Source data
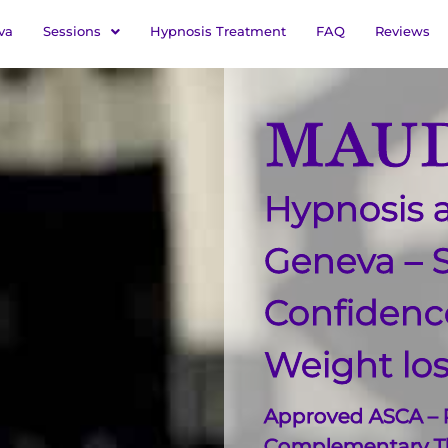
va
Sessions
Hypnosis Treatment
FAQ
Reviews
MAUD
Hypnosis a
Geneva – 
Confiden
Weight lo
Approved ASCA – R
Complementary Th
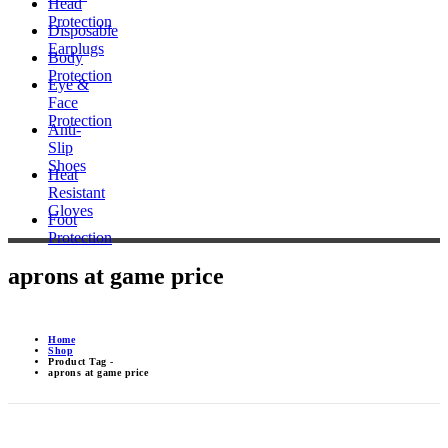
Head
Protection
Disposable
Earplugs
Body
Protection
Eye &
Face
Protection
Anti-
Slip
Shoes
Heat
Resistant
Gloves
Foot
Protection
aprons at game price
Home
Shop
Product Tag -
aprons at game price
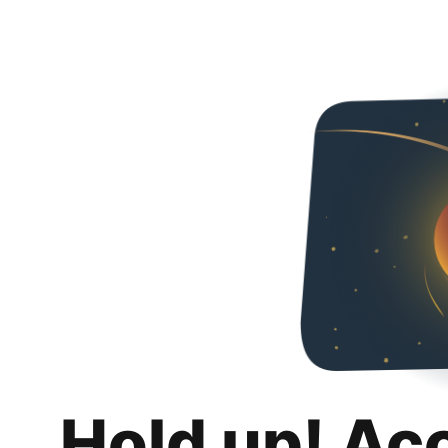
Hold up! Ac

### YOUR OBJECTIVE
Leave the pictures behind and transcribe every record above exactly.

### RESULT OF THIS EXERCISE
va
Sessions
Hypnosis Treatment
FAQ
Reviews
MAUD
Hypnosis a
Geneva – 
Confiden
Weight lo
Approved ASCA – R
Complementary Th
Head
Protection
Disposable
Earplugs
Body
Protection
Eye &
Face
Protection
Anti-
Slip
Shoes
Heat
Resistant
Gloves
Foot
Protection
aprons at game price
Home
Shop
Product Tag -
aprons at game price
Hold up! Ac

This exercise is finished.